Егорыч козырнул и выпустил клуб сизого табачного дыма.

– Как спалось?

– Изумительно. – Карпин дыхнул перегаром и шумно умылся.

– Прогуляться надо, лейтенант, – многозначительно подмигнул Зотов. – Воздухом подышим, птичек послушаем, свяжемся с Центром, отчитаемся про успех.

– Через десять минут будем готовы. – Лейтенант наклонился и крикнул в чернеющие недра землянки: – Эй, шантрапа, поднимайтесь, Капустин, рацию. Вещмешки оставить.

Внутри жалостливо и разочарованно замычали, грохнулось что-то железное.

– Одежонку сейчас подберем. Это мы мигом! – заверил Марков, увлекая Зотова за собой. – Аверкина напряжем, будете как взаправдашний партизан с плаката, пулеметными лентами перемотаем, гранату привесим. Жаль, аппарата фотографического нет!

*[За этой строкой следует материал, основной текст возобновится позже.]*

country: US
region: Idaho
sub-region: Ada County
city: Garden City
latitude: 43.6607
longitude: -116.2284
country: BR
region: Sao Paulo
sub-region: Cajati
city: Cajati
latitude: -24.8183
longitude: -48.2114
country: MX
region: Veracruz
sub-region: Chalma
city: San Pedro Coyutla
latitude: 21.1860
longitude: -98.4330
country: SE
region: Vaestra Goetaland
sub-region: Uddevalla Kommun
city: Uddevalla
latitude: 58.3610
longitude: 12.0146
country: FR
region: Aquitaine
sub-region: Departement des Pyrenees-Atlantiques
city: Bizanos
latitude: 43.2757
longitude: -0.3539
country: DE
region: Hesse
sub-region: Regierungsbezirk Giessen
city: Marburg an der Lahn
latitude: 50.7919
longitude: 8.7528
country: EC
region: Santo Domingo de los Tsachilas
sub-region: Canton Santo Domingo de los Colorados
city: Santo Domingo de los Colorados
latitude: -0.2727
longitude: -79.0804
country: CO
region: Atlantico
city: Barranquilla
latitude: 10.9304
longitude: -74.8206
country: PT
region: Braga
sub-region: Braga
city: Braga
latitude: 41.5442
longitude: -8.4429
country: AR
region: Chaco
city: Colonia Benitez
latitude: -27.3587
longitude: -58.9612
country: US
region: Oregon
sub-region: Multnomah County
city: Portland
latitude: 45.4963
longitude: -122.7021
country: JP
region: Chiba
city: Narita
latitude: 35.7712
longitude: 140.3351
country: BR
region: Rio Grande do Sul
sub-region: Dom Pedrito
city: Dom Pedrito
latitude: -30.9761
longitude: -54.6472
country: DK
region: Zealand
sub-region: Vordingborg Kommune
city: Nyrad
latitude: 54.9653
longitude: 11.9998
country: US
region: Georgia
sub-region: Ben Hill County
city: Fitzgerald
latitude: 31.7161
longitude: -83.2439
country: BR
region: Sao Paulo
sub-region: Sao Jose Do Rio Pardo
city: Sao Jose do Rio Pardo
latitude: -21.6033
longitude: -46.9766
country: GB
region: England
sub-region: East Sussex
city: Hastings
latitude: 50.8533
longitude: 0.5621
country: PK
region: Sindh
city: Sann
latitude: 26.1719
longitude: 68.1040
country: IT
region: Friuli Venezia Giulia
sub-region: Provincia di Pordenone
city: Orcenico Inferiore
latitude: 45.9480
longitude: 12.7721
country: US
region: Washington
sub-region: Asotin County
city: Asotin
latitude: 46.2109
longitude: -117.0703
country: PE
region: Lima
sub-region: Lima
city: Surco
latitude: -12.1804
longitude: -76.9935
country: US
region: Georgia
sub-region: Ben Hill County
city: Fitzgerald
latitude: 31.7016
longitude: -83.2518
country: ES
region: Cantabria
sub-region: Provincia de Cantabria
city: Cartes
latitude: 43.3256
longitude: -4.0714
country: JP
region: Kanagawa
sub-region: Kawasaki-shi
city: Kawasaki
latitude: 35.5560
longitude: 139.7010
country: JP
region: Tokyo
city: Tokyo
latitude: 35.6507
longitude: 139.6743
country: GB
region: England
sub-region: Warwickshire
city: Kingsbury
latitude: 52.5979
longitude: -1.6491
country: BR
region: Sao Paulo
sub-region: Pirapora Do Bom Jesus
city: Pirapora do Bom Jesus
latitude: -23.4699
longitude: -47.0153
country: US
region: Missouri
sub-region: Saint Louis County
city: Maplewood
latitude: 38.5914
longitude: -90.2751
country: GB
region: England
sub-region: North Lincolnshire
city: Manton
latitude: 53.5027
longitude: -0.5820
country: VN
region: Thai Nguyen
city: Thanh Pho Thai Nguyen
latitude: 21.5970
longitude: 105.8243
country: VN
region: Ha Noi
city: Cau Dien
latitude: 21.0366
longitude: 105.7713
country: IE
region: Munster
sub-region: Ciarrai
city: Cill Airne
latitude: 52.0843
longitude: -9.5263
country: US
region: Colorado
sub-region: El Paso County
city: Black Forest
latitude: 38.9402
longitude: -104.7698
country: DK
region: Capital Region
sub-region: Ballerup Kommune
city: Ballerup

– И бороды, – посетовал Зотов. – Какой партизан без бороды?

– Борода – дело наживное, – отозвался Марков, без стука вторгаясь в одну из землянок. – Степаныч? Снова разбазариваешь вверенное имущество?

– Шутите, товарищ командир. – Навстречу поднялся интендант, одетый в меховую жилетку и валенки. Неужели не жарко ему? Землянка у хозяйственника большая, разделенная пополам на жилую зону, со столом и лежанкой, и, вероятно, склад, занавешенный куском латаной мешковины.

– Шучу, Аркадий Степаныч. – Марков разом помрачнел. – А повода нет, глянь, руки трясутся. Мы только от Твердовского, повесился он.

– Как? – ахнул Аверкин и едва не сел мимо нар.

– На веревке, – резанул командир. – Утром пришли, а он висит, стало быть. Ты куда?

– К Олегу Иванычу, – смешался подскочивший интендант. – Это же ужас, что происходит.

– Сиди, доступа к телу нет, я приказал. Тут товарищ Зотов, подбери ему одежду, и чтоб поприличней, без кровоподтеков и дыр, а то я знаю тебя. Потом ко мне заскочишь, обмозгуем за это дело, – велел Марков и оставил Зотова наедине с ошалевшим Аверкиным.

– Вы его видели? – после долгого молчания спросил интендант.

– Видел. Неприятное зрелище. Вчера познакомились, хотели поговорить, а утром человека находят в петле.